Supplied text:
--- START ---
The idea is simple: when you read the first line it has a 100% chance of being chosen as the result. When you read the 2nd line it has a 50% chance of replacing the first line as the result. When you read the 3rd line it has a 33% chance of becoming the result. The fourth line has a 25%, and so on....
import java.io.*;
import java.util.*;
public class B {
public static void main(String[] args) throws FileNotFoundException {
Map<String,Integer> map = new HashMap<String,Integer>();
for(int i = 0; i < 1000; ++i)
{
String s = choose(new File("g:/temp/a.txt"));
if(!map.containsKey(s))
map.put(s, 0);
map.put(s, map.get(s) + 1);
}
System.out.println(map);
}
public static String choose(File f) throws FileNotFoundException
{
String result = null;
Random rand = new Random();
int n = 0;
for(Scanner sc = new Scanner(f); sc.hasNext(); )
{
++n;
String line = sc.nextLine();
if(rand.nextInt(n) == 0)
result = line;
}
return result;
}
}
Either you
read the file twice - once to count the number of lines, the second time to extract a random line, or
use reservoir sampling
Looking over Itay's answer, it looks as though it reads the file a thousand times over after sampling one line of the code, whereas true reservoir sampling should only go over the 'tape' once. I've devised some code to go over code once with real reservoir sampling, based on this and the various descriptions on the web.
import java.io.FileNotFoundException;
import java.io.IOException;
import java.util.List;
public class reservoirSampling {
public static void main(String[] args) throws FileNotFoundException, IOException{
Sampler mySampler = new Sampler();
List<String> myList = mySampler.sampler(10);
for(int index = 0;index<myList.size();index++){
System.out.println(myList.get(index));
}
}
}
import java.io.File;
import java.io.FileNotFoundException;
import java.io.IOException;
import java.util.ArrayList;
import java.util.List;
import java.util.Random;
import java.util.Scanner;
public class Sampler {
public Sampler(){}
public List<String> sampler (int reservoirSize) throws FileNotFoundException, IOException
{
String currentLine=null;
//reservoirList is where our selected lines stored
List <String> reservoirList= new ArrayList<String>(reservoirSize);
// we will use this counter to count the current line number while iterating
int count=0;
Random ra = new Random();
int randomNumber = 0;
Scanner sc = new Scanner(new File("Open_source.html")).useDelimiter("\n");
while (sc.hasNext())
{
currentLine = sc.next();
count ++;
if (count<=reservoirSize)
{
reservoirList.add(currentLine);
}
else if ((randomNumber = (int) ra.nextInt(count))<reservoirSize)
{
reservoirList.set(randomNumber, currentLine);
}
}
return reservoirList;
}
}
The basic premise is that you fill up the reservoir, and then go back to it and fill in random lines with a 1/ReservoirSize chance. I hope this provides more efficient code. Please let me know if this doesn't work for you, as I've literally knocked it up in half an hour.
Use RandomAccessFile:
Construct a RandomAccessFile, file
Get the length of that file, filelen, by calling file.length()
Generate a random number, pos, between 0 and filelen
Call file.seek(pos) to seek to the random position
Call file.readLine() to get to the end of the current line
Read the next line by calling file.readLine() again
Using this method, I've been sampling lines from the Brown Corpus at random, and can easily retrieve a 1000 random samples from randomly chosen files in a few seconds. If I tried to do the same by reading through each file line-by-line it would take me much longer.
--- END ---
Work instructions:
(a) In the text on picking a random line from a file, what chance does the third line have of becoming the result?
(b) Rewrite the paragraph in the text on picking random lines from a file that begins "Looking over Itay's answer" in fewer words, keeping its main facts.
(c) Carry on the text on picking random lines from a file, beginning right after its final sentence.
The records play no part in this.

Excerpts from a dataset:
--- START ---
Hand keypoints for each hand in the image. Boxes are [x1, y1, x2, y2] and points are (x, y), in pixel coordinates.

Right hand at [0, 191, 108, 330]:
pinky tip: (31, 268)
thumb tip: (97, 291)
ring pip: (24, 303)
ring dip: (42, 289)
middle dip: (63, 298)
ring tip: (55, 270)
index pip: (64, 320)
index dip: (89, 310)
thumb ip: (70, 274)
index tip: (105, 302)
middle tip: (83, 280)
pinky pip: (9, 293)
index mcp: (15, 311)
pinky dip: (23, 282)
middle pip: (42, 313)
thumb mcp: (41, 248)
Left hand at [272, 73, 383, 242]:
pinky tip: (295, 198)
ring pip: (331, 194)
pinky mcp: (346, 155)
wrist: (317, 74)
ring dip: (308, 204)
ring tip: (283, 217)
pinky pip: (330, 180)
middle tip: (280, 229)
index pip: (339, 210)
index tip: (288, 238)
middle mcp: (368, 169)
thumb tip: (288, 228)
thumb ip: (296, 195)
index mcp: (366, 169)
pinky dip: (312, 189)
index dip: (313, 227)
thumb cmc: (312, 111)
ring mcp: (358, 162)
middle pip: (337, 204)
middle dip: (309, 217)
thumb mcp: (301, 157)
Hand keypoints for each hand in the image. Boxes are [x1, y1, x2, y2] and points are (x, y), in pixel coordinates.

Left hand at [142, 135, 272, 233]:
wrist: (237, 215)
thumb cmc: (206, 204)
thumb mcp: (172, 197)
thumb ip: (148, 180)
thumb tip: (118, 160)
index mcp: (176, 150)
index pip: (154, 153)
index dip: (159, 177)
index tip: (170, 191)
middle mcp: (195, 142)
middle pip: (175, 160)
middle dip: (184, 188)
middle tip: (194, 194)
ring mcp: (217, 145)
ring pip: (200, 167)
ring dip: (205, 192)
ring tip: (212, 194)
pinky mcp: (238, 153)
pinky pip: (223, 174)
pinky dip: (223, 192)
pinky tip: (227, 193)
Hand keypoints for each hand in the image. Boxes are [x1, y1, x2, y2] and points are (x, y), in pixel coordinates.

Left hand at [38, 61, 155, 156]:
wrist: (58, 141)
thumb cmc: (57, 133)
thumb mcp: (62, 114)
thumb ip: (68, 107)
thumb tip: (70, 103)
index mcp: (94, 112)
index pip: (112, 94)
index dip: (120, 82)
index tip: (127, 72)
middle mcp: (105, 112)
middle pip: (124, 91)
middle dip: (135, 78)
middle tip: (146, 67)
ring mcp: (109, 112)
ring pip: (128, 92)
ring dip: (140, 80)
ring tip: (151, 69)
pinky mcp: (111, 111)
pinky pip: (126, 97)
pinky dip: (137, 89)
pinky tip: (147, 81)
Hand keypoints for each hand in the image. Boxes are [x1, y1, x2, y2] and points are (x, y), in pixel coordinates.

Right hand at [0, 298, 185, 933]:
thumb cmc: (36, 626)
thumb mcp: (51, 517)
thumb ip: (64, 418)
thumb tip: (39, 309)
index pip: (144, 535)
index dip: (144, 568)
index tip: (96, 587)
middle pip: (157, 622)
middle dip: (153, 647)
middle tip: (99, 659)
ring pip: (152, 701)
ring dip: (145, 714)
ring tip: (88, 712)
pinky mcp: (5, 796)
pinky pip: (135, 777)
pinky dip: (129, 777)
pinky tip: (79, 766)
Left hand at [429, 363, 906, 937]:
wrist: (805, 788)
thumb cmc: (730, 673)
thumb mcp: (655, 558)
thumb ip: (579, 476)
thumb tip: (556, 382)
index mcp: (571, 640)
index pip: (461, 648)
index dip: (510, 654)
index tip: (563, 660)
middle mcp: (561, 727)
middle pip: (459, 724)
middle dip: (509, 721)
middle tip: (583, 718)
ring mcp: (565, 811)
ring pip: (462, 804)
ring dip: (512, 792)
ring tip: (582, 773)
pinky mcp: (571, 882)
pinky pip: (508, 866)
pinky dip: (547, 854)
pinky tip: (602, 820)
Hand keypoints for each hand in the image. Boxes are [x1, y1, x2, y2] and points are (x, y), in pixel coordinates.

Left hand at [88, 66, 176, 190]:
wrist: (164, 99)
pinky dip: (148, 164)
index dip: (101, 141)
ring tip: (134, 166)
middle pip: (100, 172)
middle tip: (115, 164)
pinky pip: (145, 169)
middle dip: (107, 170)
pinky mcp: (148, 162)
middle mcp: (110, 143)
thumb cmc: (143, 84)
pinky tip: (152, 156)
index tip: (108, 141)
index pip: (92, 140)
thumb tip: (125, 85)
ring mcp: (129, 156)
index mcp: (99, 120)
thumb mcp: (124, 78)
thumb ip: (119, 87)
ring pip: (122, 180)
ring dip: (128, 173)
--- END ---
Task answers:
(a) 33%

(b) Itay's answer seems to reread the file a thousand times after sampling one line, but true reservoir sampling should pass over the "tape" only once. The writer built code that makes a single pass with real reservoir sampling, drawing on this answer and various descriptions on the web.

(c)
The same principle can be used for selecting random elements from a list. Rather than reading through the list and stopping at a random place, if you generate a random number between 0 and the length of the list, then you can index directly into the list.
Reading a random line from a file in java:
public String getRandomLineFromTheFile(String filePathWithFileName) throws Exception {
File file = new File(filePathWithFileName);
final RandomAccessFile f = new RandomAccessFile(file, "r");
final long randomLocation = (long) (Math.random() * f.length());
f.seek(randomLocation);
f.readLine();
String randomLine = f.readLine();
f.close();
return randomLine;
}
Use a BufferedReader and read line wise. Use the java.util.Random object to stop randomly ;)
I am writing a program that will import values from a txt file in to an array, I then need to count how many of those elements are greater than or equal to 36. The data imports fine, and the total amount of values it displays is correct, but I can not get it display the amount of times the number 36 is found in the file. Thanks for any help!
public static void main(String[] args) throws Exception {
int[] enrollments = new int [100];
int count;
int FullClass;
double ClassPercentage;
return count (number of data items)
count = CreateArray(enrollments);
System.out.println (count );
FullClass = AddValues (enrollments);
System.out.println (FullClass)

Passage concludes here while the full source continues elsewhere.